[Page images with their extracted text]
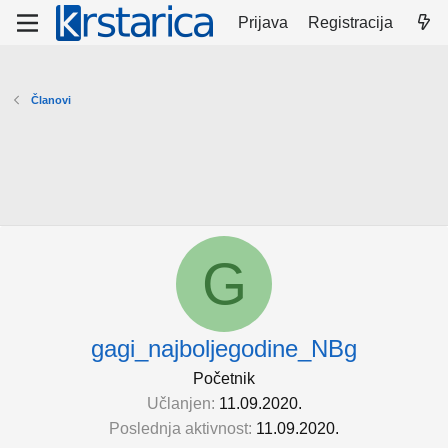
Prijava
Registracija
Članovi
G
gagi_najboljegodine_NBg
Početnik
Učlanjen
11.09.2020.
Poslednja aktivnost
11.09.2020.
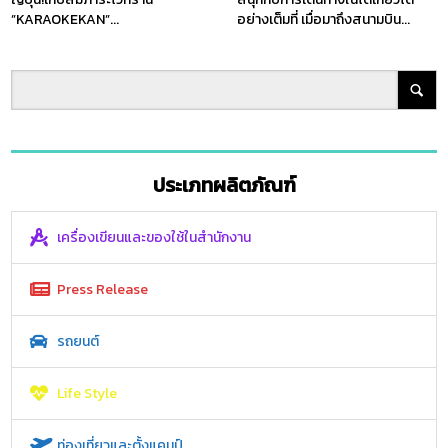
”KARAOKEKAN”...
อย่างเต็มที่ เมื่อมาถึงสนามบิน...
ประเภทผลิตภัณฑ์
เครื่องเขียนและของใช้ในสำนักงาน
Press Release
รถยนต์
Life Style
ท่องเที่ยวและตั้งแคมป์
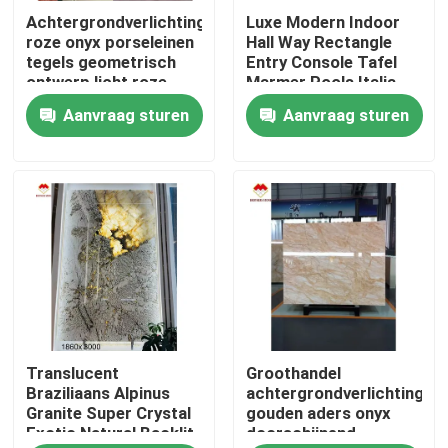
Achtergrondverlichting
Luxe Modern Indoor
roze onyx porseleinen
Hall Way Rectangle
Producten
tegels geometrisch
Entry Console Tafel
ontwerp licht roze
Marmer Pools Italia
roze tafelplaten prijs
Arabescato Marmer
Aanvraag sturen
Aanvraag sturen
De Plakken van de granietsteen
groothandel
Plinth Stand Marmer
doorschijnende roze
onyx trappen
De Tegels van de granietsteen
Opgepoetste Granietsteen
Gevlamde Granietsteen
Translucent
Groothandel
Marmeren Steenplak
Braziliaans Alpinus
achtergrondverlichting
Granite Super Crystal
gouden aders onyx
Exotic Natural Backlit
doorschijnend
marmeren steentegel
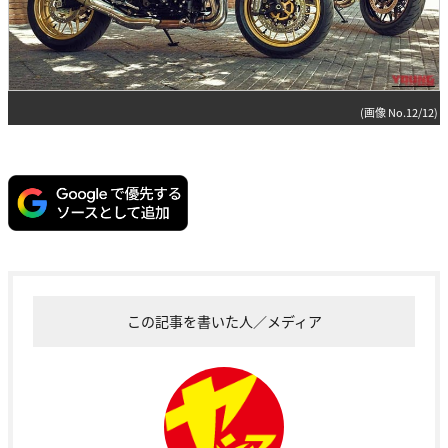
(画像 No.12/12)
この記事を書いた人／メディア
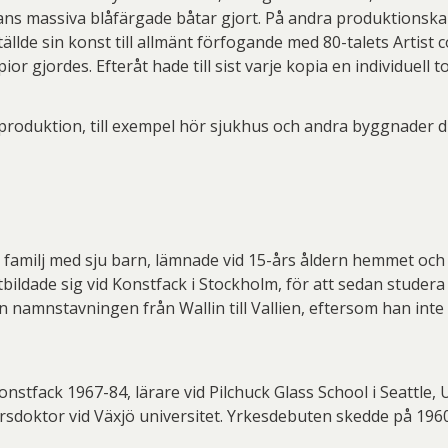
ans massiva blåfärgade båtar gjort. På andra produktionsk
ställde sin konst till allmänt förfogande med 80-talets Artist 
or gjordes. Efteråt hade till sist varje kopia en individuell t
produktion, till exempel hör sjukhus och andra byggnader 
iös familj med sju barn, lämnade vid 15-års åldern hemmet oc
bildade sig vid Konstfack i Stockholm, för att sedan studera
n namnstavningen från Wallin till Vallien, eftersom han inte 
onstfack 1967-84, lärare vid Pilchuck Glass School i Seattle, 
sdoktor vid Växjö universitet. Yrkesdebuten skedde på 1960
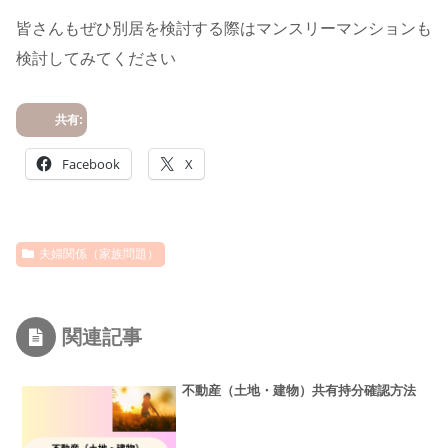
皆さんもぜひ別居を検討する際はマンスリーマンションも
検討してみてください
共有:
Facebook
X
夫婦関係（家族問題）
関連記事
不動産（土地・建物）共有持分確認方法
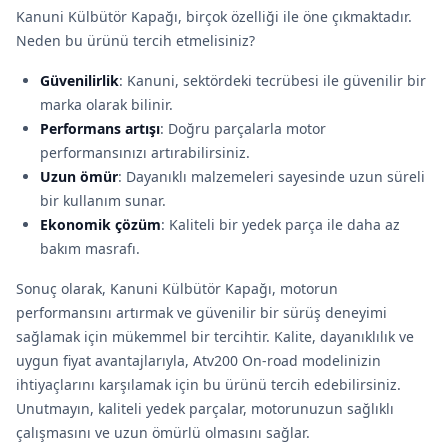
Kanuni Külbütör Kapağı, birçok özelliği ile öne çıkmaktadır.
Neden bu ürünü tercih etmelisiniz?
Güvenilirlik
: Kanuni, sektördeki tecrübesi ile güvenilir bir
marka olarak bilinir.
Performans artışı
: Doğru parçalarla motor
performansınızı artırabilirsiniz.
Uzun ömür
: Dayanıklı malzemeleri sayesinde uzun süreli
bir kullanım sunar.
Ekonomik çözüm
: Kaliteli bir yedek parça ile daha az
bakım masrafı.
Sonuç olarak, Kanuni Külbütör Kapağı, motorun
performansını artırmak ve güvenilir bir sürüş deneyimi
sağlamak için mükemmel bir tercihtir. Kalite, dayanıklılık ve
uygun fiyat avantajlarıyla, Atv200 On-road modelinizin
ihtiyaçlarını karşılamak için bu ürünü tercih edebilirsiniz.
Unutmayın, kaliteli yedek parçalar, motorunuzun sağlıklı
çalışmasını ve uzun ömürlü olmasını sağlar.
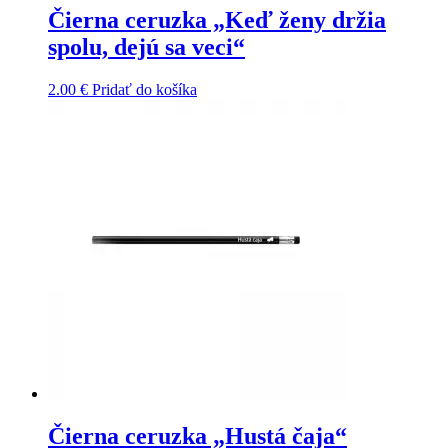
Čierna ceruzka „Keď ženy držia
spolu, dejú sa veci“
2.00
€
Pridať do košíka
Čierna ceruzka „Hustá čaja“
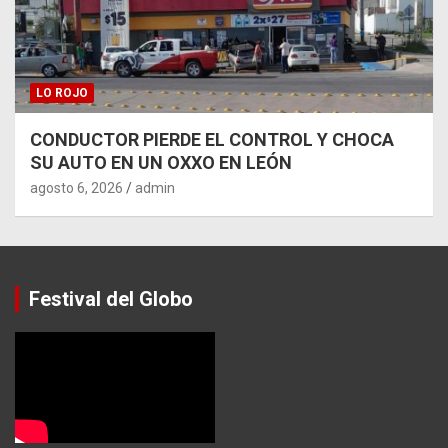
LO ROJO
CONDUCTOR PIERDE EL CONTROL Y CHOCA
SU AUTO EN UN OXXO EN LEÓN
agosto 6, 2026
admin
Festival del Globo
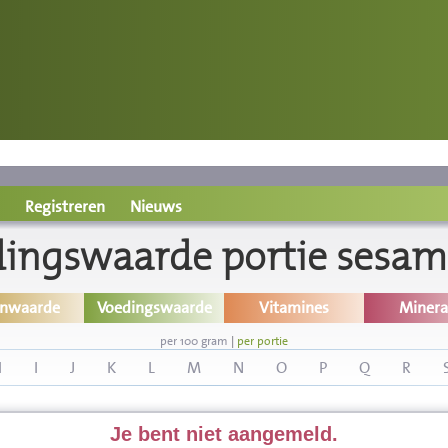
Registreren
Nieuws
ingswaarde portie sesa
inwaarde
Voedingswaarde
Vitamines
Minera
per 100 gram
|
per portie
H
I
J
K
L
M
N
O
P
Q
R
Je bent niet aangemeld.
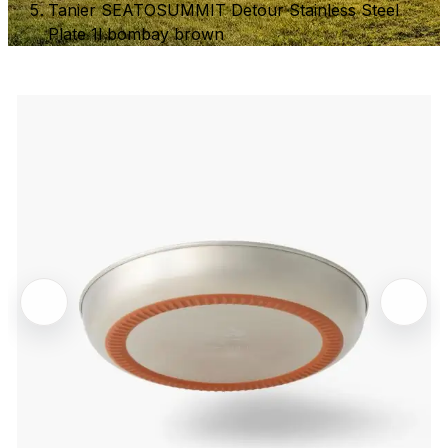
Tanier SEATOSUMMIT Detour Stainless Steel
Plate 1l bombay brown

**WHAT YOU WILL DO:** Transcribe all of the lines above word for word, leaving out the pictures.

**ANSWER AREA:**
Prijava
Registracija
Članovi
G
gagi_najboljegodine_NBg
Početnik
Učlanjen
11.09.2020.
Poslednja aktivnost
11.09.2020.
”KARAOKEKAN”...
อย่างเต็มที่ เมื่อมาถึงสนามบิน...
ประเภทผลิตภัณฑ์
เครื่องเขียนและของใช้ในสำนักงาน
Press Release
รถยนต์
Life Style
ท่องเที่ยวและตั้งแคมป์
Achtergrondverlichting
Luxe Modern Indoor
roze onyx porseleinen
Hall Way Rectangle
Producten
tegels geometrisch
Entry Console Tafel
ontwerp licht roze
Marmer Pools Italia
roze tafelplaten prijs
Arabescato Marmer
Aanvraag sturen
Aanvraag sturen
De Plakken van de granietsteen
groothandel
Plinth Stand Marmer
doorschijnende roze
onyx trappen
De Tegels van de granietsteen
Opgepoetste Granietsteen
Gevlamde Granietsteen
Translucent
Groothandel
Marmeren Steenplak
Braziliaans Alpinus
achtergrondverlichting
Granite Super Crystal
gouden aders onyx
Exotic Natural Backlit
doorschijnend
marmeren steentegel
(画像 No.12/12)
この記事を書いた人／メディア
ans massiva blåfärgade båtar gjort. På andra produktionsk
ställde sin konst till allmänt förfogande med 80-talets Artist 
or gjordes. Efteråt hade till sist varje kopia en individuell t
produktion, till exempel hör sjukhus och andra byggnader 
iös familj med sju barn, lämnade vid 15-års åldern hemmet oc
bildade sig vid Konstfack i Stockholm, för att sedan studera
n namnstavningen från Wallin till Vallien, eftersom han inte 
onstfack 1967-84, lärare vid Pilchuck Glass School i Seattle, 
sdoktor vid Växjö universitet. Yrkesdebuten skedde på 1960
皆さんもぜひ別居を検討する際はマンスリーマンションも
検討してみてください
共有:
Facebook
X
夫婦関係（家族問題）
関連記事
不動産（土地・建物）共有持分確認方法
Kanuni Külbütör Kapağı, birçok özelliği ile öne çıkmaktadır.
Neden bu ürünü tercih etmelisiniz?
Güvenilirlik
: Kanuni, sektördeki tecrübesi ile güvenilir bir
marka olarak bilinir.
Performans artışı
: Doğru parçalarla motor
performansınızı artırabilirsiniz.
Uzun ömür
: Dayanıklı malzemeleri sayesinde uzun süreli
bir kullanım sunar.
Ekonomik çözüm
: Kaliteli bir yedek parça ile daha az
bakım masrafı.
Sonuç olarak, Kanuni Külbütör Kapağı, motorun
performansını artırmak ve güvenilir bir sürüş deneyimi
sağlamak için mükemmel bir tercihtir. Kalite, dayanıklılık ve
uygun fiyat avantajlarıyla, Atv200 On-road modelinizin
ihtiyaçlarını karşılamak için bu ürünü tercih edebilirsiniz.
Unutmayın, kaliteli yedek parçalar, motorunuzun sağlıklı
çalışmasını ve uzun ömürlü olmasını sağlar.
Čierna ceruzka „Keď ženy držia
spolu, dejú sa veci“
2.00
€
Pridať do košíka
Čierna ceruzka „Hustá čaja“
LO ROJO
CONDUCTOR PIERDE EL CONTROL Y CHOCA
SU AUTO EN UN OXXO EN LEÓN
agosto 6, 2026
admin
Festival del Globo
Registreren
Nieuws
ingswaarde portie sesa
inwaarde
Voedingswaarde
Vitamines
Minera
per 100 gram
|
per portie
H
I
J
K
L
M
N
O
P
Q
R
Je bent niet aangemeld.
Tanier SEATOSUMMIT Detour Stainless Steel
Plate 1l bombay brown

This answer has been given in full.